Jakarta, CNN Indonesia --
China mengancam bakal melakukan aksi balasan (retaliasi) jika Amerika Serikat (
AS) terus melancarkan serangan tarif terhadap produk impor asal Negeri Tirai Bambu itu. Terlebih, negosiasi untuk mengakhiri
perang dagang antara kedua negara masih dilakukan.
Di awal bulan ini, AS mengancam akan mengenakan tarif terhadap produk impor asal China senilai US$300 miliar mulai 1 September mendatang. Artinya, jika berlaku, AS mengenakan tarif terhadap seluruh produk impor asal China.
Namun, Presiden AS Donald Trump akhirnya menunda rencana tersebut hingga pertengahan Desember untuk beberapa jenis barang seperti telepon seluler, laptop, dan barang konsumsi lainnya. Tujuannya, untuk meredam dampak kenaikan harga barang pada musim liburan.
ADVERTISEMENT
SCROLL TO CONTINUE WITH CONTENT
"Meski AS menunda pengenaan tarif pada beberapa barang-barang China... jika AS mempersulit penolakan China dan mengenakan tarif baru, China akan terdorong untuk menerapkan aksi retaliasi," ujar Menteri Perdagangan China Gao Feng seperti dikutip dari
Reuters, Kamis (22/8).
Feng berharap AS menghentikan segera serangan tarifnya. Menurut Feng, pengenaan tarif baru akan menyebabkan eskalasi perang dagang antara dua negara dengan perekonomian terbesar dunia itu.
Hingga kini, sambung ia, perwakilan dagang kedua negara terus berkomunikasi. Hal itu menjadi respons Feng saat ditanyakan soal kemungkinan Wakil Perdana Menteri China Li He terbang ke Washington untuk melanjutkan putaran berikutnya dari negosiasi kedua negara.

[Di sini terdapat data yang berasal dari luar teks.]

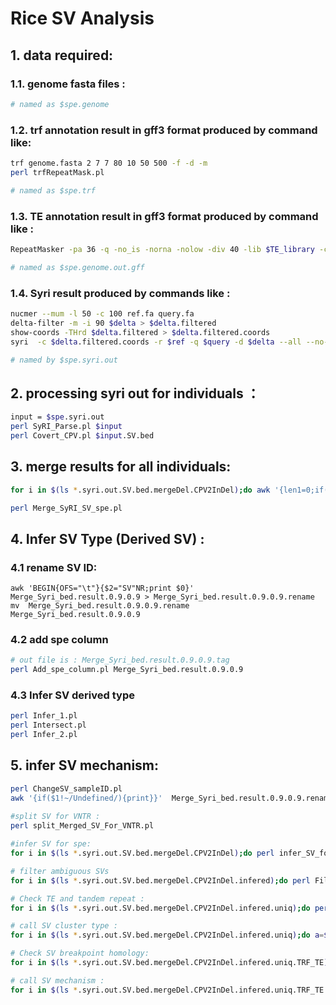 # Rice SV Analysis



## 1. data required:

### 1.1. genome fasta files :

   ```Bash
   # named as $spe.genome
   ```


### 1.2. trf annotation result in gff3 format produced by command like:

   ```Bash
   trf genome.fasta 2 7 7 80 10 50 500 -f -d -m
   perl trfRepeatMask.pl
   
   # named as $spe.trf 
   ```


 

### 1.3. TE annotation result in gff3 format produced by command like : 

   ```Bash
   RepeatMasker -pa 36 -q -no_is -norna -nolow -div 40 -lib $TE_library -cutoff 225 -gff genome.fasta
   
   # named as $spe.genome.out.gff 
   ```



### 1.4. Syri result produced by commands like :

 ```Bash
 nucmer --mum -l 50 -c 100 ref.fa query.fa
 delta-filter -m -i 90 $delta > $delta.filtered
 show-coords -THrd $delta.filtered > $delta.filtered.coords 
 syri  -c $delta.filtered.coords -r $ref -q $query -d $delta --all --no-chrmatch
 
 # named by $spe.syri.out 
 ```



## 2. processing syri out for individuals ：

 ```Bash
 input = $spe.syri.out
 perl SyRI_Parse.pl $input
 perl Covert_CPV.pl $input.SV.bed
 ```


## 3. merge results for all individuals:

 ```Bash
 for i in $(ls *.syri.out.SV.bed.mergeDel.CPV2InDel);do awk '{len1=0;if($7=="Insertion"){len1=$6-$5+1}else{len1=$3-$2+1};if(len1>=50 || len1<=-50){print}}' $i >$i.50bp;done
 
 perl Merge_SyRI_SV_spe.pl 
 ```



## 4. Infer SV Type (Derived SV) :

### 4.1 rename SV ID:

   ```纯文本
   awk 'BEGIN{OFS="\t"}{$2="SV"NR;print $0}'   Merge_Syri_bed.result.0.9.0.9 > Merge_Syri_bed.result.0.9.0.9.rename
   mv  Merge_Syri_bed.result.0.9.0.9.rename  Merge_Syri_bed.result.0.9.0.9
   
   ```



### 4.2 add spe column

   ```Bash
   # out file is : Merge_Syri_bed.result.0.9.0.9.tag
   perl Add_spe_column.pl Merge_Syri_bed.result.0.9.0.9 
   ```



### 4.3 Infer SV derived type 

   ```Bash
   perl Infer_1.pl
   perl Intersect.pl
   perl Infer_2.pl 
   ```



## 5. infer SV mechanism:

   ```Bash
   perl ChangeSV_sampleID.pl
   awk '{if($1!~/Undefined/){print}}'  Merge_Syri_bed.result.0.9.0.9.rename.tag.infer_1.infer_2.Add >Merge_Syri_bed.result.0.9.0.9.rename.tag.infer_1.infer_2.Add.Defined
    
   #split SV for VNTR :
   perl split_Merged_SV_For_VNTR.pl 
   
   #infer SV for spe: 
   for i in $(ls *.syri.out.SV.bed.mergeDel.CPV2InDel);do perl infer_SV_for_mechanism.pl $i Merge_Syri_bed.result.0.9.0.9.tag.infer_1.infer_2.Add.vntr ;done 
   
   # filter ambiguous SVs
   for i in $(ls *.syri.out.SV.bed.mergeDel.CPV2InDel.infered);do perl Filter_overlaped_SV.pl  $i;done
   
   # Check TE and tandem repeat : 
   for i in $(ls *.syri.out.SV.bed.mergeDel.CPV2InDel.infered.uniq);do perl Combine_TE_TRF_SV.pl  $i;done
   
   # call SV cluster type :
   for i in $(ls *.syri.out.SV.bed.mergeDel.CPV2InDel.infered.uniq);do a=${i%%\.*};perl Call_SV_Mechanism1.pl  $i $a 1 ; done
   
   # Check SV breakpoint homology: 
   for i in $(ls *.syri.out.SV.bed.mergeDel.CPV2InDel.infered.uniq.TRF_TE);do perl Check_Homology.pl $i;done
   
   # call SV mechanism :
   for i in $(ls *.syri.out.SV.bed.mergeDel.CPV2InDel.infered.uniq.TRF_TE.homo);do a=${i%.syri.out.SV.bed.mergeDel.CPV2InDel.infered.uniq.TRF_TE.homo};echo $a;perl Call_SV_Mechanism_new.pl   $i $a.syri.out.SV.bed.mergeDel.CPV2InDel.infered.uniq.ref.Cluster_Type $a.syri.out.SV.bed.mergeDel.CPV2InDel.infered.uniq.query.Cluster_Type;done
   ```




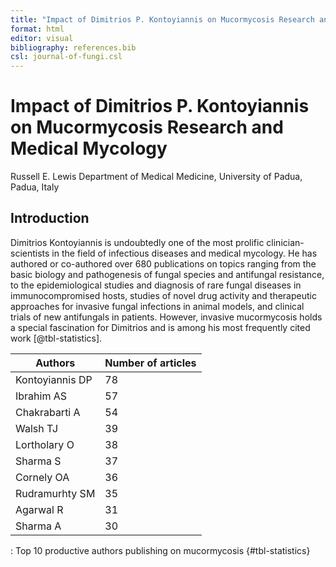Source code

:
 ```yaml
---
title: "Impact of Dimitrios P. Kontoyiannis on Mucormycosis Research and Medical Mycology"
format: html
editor: visual
bibliography: references.bib
csl: journal-of-fungi.csl
---
```


# Impact of Dimitrios P. Kontoyiannis on Mucormycosis Research and Medical Mycology

Russell E. Lewis Department of Medical Medicine, University of Padua, Padua, Italy

## Introduction

Dimitrios Kontoyiannis is undoubtedly one of the most prolific clinician-scientists in the field of infectious diseases and medical mycology. He has authored or co-authored over 680 publications on topics ranging from the basic biology and pathogenesis of fungal species and antifungal resistance, to the epidemiological studies and diagnosis of rare fungal diseases in immunocompromised hosts, studies of novel drug activity and therapeutic approaches for invasive fungal infections in animal models, and clinical trials of new antifungals in patients. However, invasive mucormycosis holds a special fascination for Dimitrios and is among his most frequently cited work [@tbl-statistics].

| Authors         | Number of articles |
|-----------------|--------------------|
| Kontoyiannis DP | 78                 |
| Ibrahim AS      | 57                 |
| Chakrabarti A   | 54                 |
| Walsh TJ        | 39                 |
| Lortholary O    | 38                 |
| Sharma S        | 37                 |
| Cornely OA      | 36                 |
| Rudramurhty SM  | 35                 |
| Agarwal R       | 31                 |
| Sharma A        | 30                 |

 
: Top 10 productive authors publishing on mucormycosis {#tbl-statistics}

Lebih lanjut, saat ditanya apakah AS telah mengangkat isu Hong Kong dengan China saat negosiasi dagang, Feng mengingatkan pernyataan Trump sebelumnya yang menyatakan Hong Kong merupakan bagian China. Karenanya, intervensi AS tidak diperlukan. "Saya berharap AS memegang kata-katanya," tuturnya.
Akhir pekan lalu, Trump memperingatkan jika China menanggapi aksi demonstrasi di Hong Kong dengan kekerasan layaknya tragedi Tiananmen pada 1989, kesepakatan untuk mengakhiri perang dagang dengan AS akan sulit dicapai.